Were our children old enough for us to leave them alone – they’re 13, 11, and 9? Or would we need to get a babysitter for the one hour that we would both be out?
This morning I woke up to a furore at an American lady who was leaving her 7-year-old home alone whilst she went for a jog. And last week, there was news that the Victorian Government were bringing in a law that parents could be charged for leaving any child under the age of 16 home alone! What?
So it’s OK to get the bus alone with all sorts of strangers, but they can’t be left in the safety of their own home? Or can they not catch the bus alone at all? Does that mean that no one can use 15-year-olds as babysitters anymore?
So I decided to investigate what the laws of Australia actually state regarding the age that you can leave your children at home alone.
Below are the current laws, not including any new proposed laws that aren’t in effect yet.
- QLD – law states that for children under 12, a parent who “leaves the child for an unreasonable time without making reasonable provision for the supervision and care of the child during that time commits a misdemeanour’. What is classed as “unreasonable” is always dependent upon context and circumstances.
- All other states/territories – law does not dictate what age children may be left alone, just that parents must generally provide adequate care and supervision for their children.
Victorian law is set to change, though when this change happens is not yet clear.
Parents need to be aware of their own child’s capabilities and confidence when deciding when to leave them unsupervised.

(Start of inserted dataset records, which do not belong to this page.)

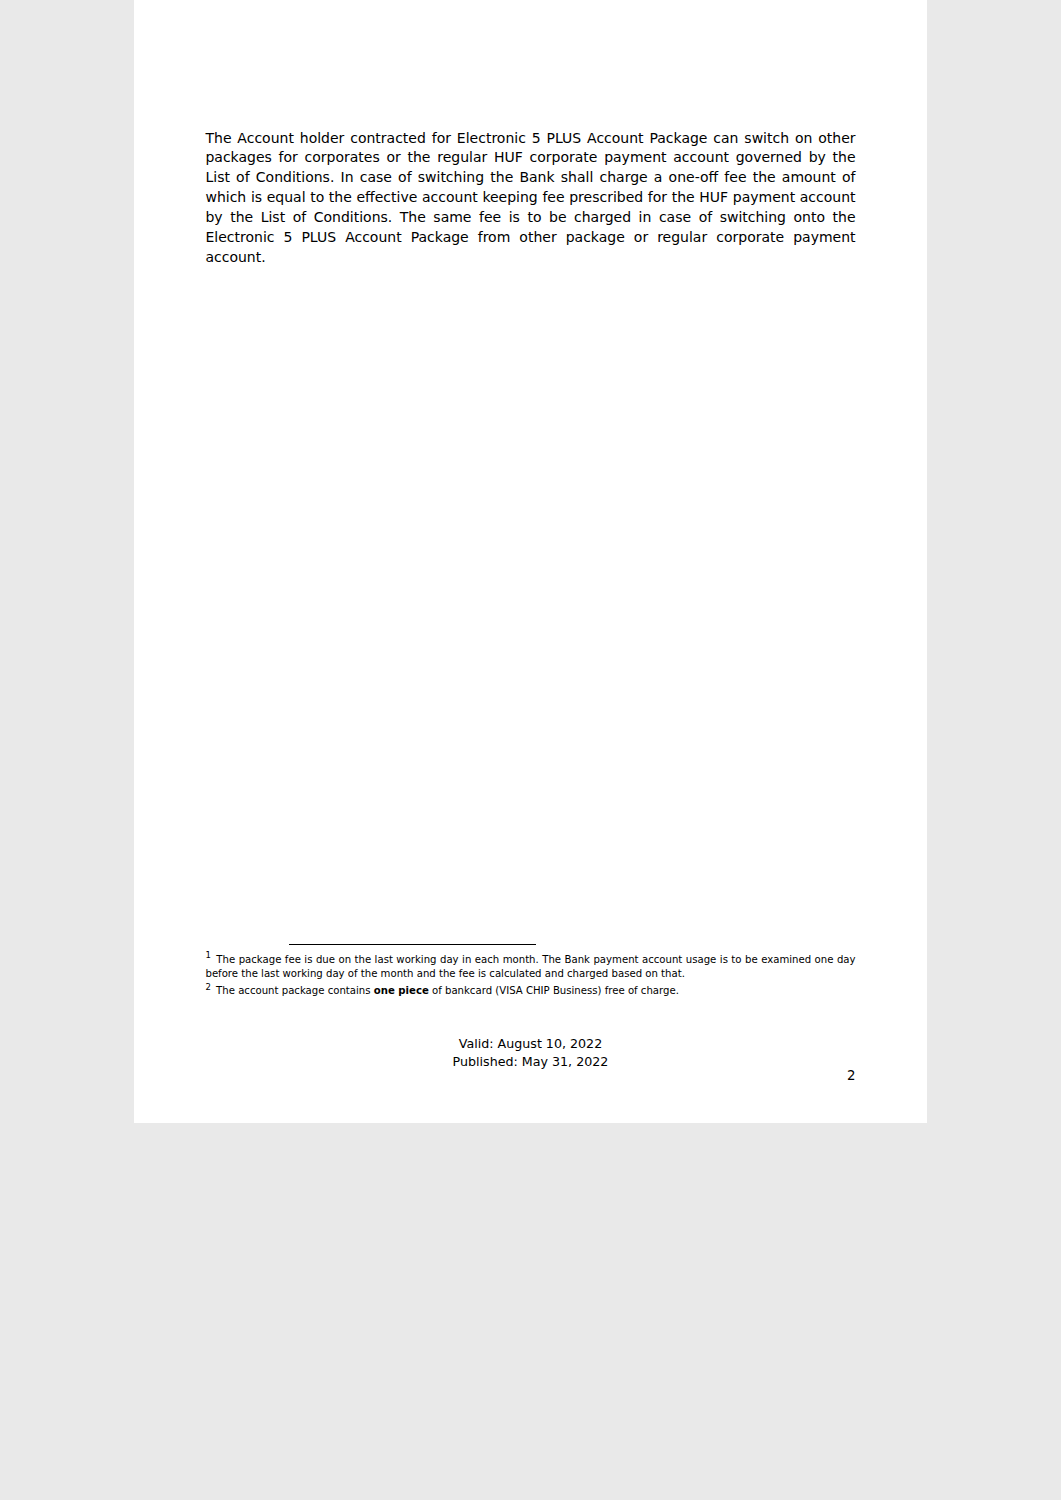The Account holder contracted for Electronic 5 PLUS Account Package can switch on other packages for corporates or the regular HUF corporate payment account governed by the List of Conditions. In case of switching the Bank shall charge a one-off fee the amount of which is equal to the effective account keeping fee prescribed for the HUF payment account by the List of Conditions. The same fee is to be charged in case of switching onto the Electronic 5 PLUS Account Package from other package or regular corporate payment account.
1 The package fee is due on the last working day in each month. The Bank payment account usage is to be examined one day before the last working day of the month and the fee is calculated and charged based on that.
2 The account package contains one piece of bankcard (VISA CHIP Business) free of charge.
Valid: August 10, 2022
Published: May 31, 2022 2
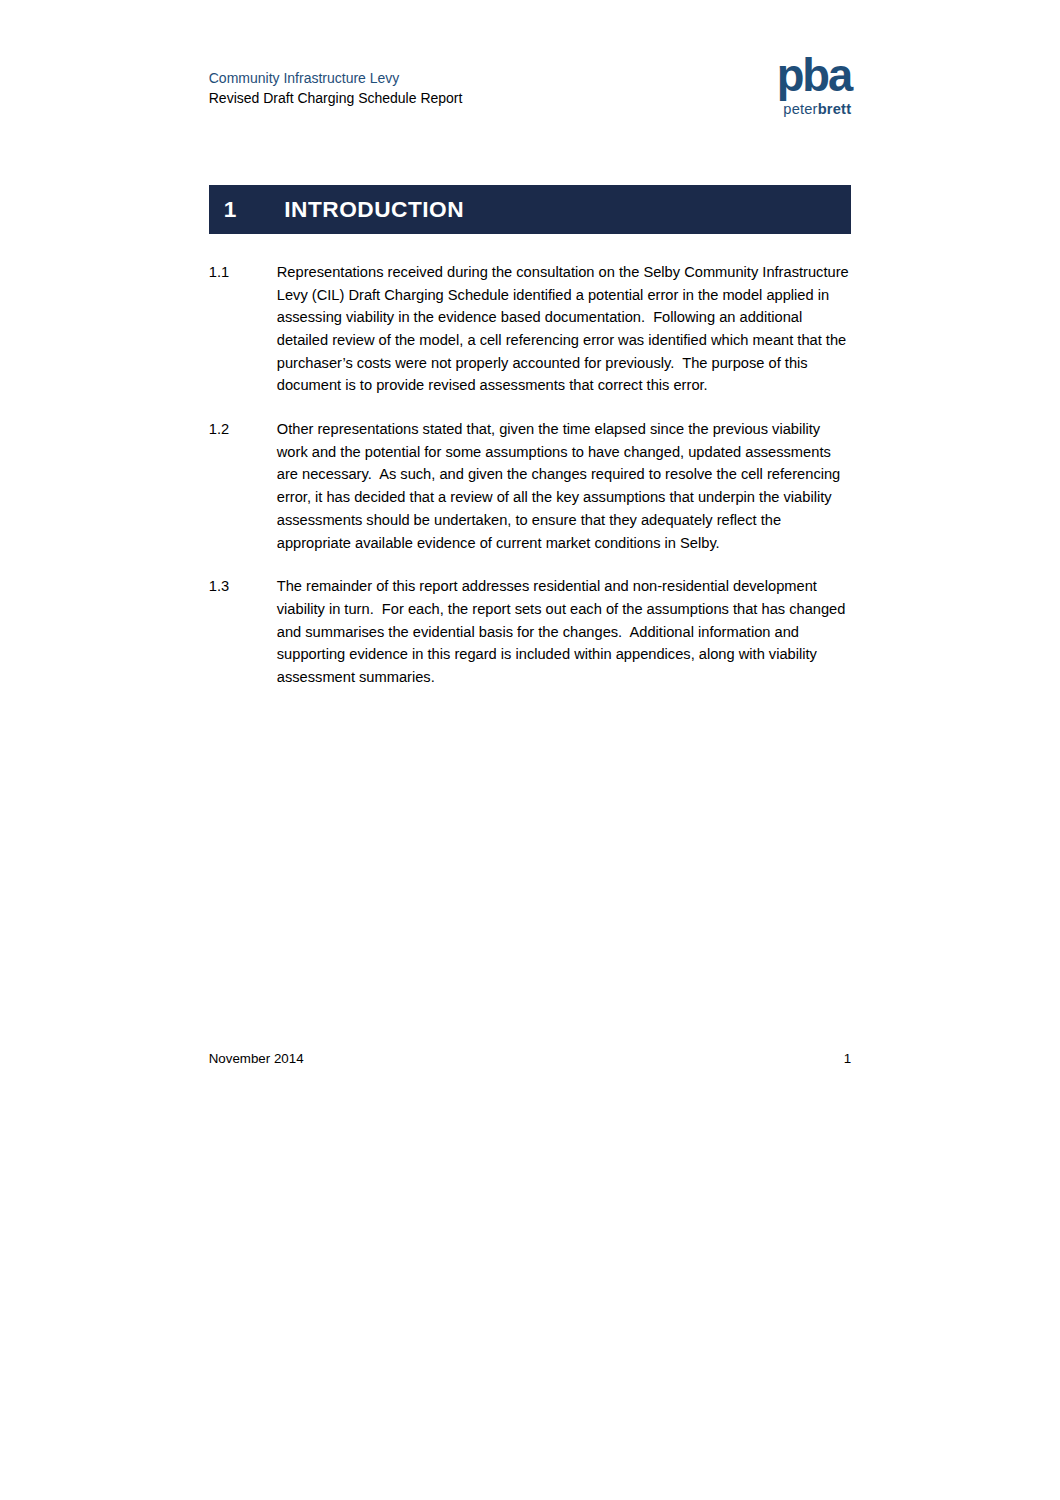Community Infrastructure Levy
Revised Draft Charging Schedule Report
pba peter brett
1 INTRODUCTION
1.1
Representations received during the consultation on the Selby Community Infrastructure Levy (CIL) Draft Charging Schedule identified a potential error in the model applied in assessing viability in the evidence based documentation. Following an additional detailed review of the model, a cell referencing error was identified which meant that the purchaser’s costs were not properly accounted for previously. The purpose of this document is to provide revised assessments that correct this error.
1.2
Other representations stated that, given the time elapsed since the previous viability work and the potential for some assumptions to have changed, updated assessments are necessary. As such, and given the changes required to resolve the cell referencing error, it has decided that a review of all the key assumptions that underpin the viability assessments should be undertaken, to ensure that they adequately reflect the appropriate available evidence of current market conditions in Selby.
1.3
The remainder of this report addresses residential and non-residential development viability in turn. For each, the report sets out each of the assumptions that has changed and summarises the evidential basis for the changes. Additional information and supporting evidence in this regard is included within appendices, along with viability assessment summaries.
November 2014 1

So when judging if your children are old enough to be left at home without adult supervision, the main considerations are:
- Are they afraid or are they confident to be alone?

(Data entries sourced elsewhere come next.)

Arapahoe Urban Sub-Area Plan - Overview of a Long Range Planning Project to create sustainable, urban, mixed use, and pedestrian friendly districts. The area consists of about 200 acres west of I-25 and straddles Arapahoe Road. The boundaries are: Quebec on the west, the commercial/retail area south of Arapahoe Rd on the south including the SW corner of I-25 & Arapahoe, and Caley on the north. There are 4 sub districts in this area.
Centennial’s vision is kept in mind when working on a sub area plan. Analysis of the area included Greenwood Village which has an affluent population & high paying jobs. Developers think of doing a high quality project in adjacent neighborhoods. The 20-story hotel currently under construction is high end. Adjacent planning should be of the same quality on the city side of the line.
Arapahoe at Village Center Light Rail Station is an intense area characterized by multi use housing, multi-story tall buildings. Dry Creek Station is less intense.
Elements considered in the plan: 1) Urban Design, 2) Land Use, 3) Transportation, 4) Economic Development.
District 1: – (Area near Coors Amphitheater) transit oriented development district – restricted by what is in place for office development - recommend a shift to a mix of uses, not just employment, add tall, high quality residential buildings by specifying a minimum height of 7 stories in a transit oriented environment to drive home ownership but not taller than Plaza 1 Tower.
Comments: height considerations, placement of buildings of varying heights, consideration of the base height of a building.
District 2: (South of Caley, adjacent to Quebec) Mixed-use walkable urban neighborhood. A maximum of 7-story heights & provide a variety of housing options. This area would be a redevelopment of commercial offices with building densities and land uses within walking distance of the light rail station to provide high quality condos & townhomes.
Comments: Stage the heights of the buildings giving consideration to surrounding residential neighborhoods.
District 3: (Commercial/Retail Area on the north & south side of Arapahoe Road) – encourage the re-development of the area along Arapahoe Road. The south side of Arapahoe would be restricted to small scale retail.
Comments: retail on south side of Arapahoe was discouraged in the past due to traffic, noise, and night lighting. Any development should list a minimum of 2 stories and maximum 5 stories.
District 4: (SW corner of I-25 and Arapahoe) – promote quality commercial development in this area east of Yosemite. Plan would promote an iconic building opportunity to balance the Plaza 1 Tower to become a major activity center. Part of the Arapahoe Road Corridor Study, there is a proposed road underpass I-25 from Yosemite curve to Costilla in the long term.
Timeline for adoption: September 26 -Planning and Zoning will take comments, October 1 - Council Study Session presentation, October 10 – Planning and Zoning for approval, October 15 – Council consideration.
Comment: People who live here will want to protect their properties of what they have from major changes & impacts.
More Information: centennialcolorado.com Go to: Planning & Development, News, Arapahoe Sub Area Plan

- Would they make a sensible decision in the case of an emergency – would they know how to call a trusted adult relative or friend who lives nearby who could tell them what to do and come and help?
- Would they know what to do if there was a fire? How to get out of the house? Which neighbours they can trust to go to for help?
- What would happen if you didn’t get home at the time you thought you’d get home? What if the car broke down or you were involved in an accident? Could they cope?
- Do they know phone numbers to call in an emergency or if they need help (e.g. 000, your numbers, grandparents numbers etc.), and are confident using the phone?
- Can you trust them to follow your normal house rules if you aren’t there?
If you can answer the above points and feel that your child will be fine if left alone, there shouldn’t be a problem with leaving them – for a reasonable length of time. Always make sure they are happy to be left alone, and there are plans in place if anything out of the ordinary were to happen.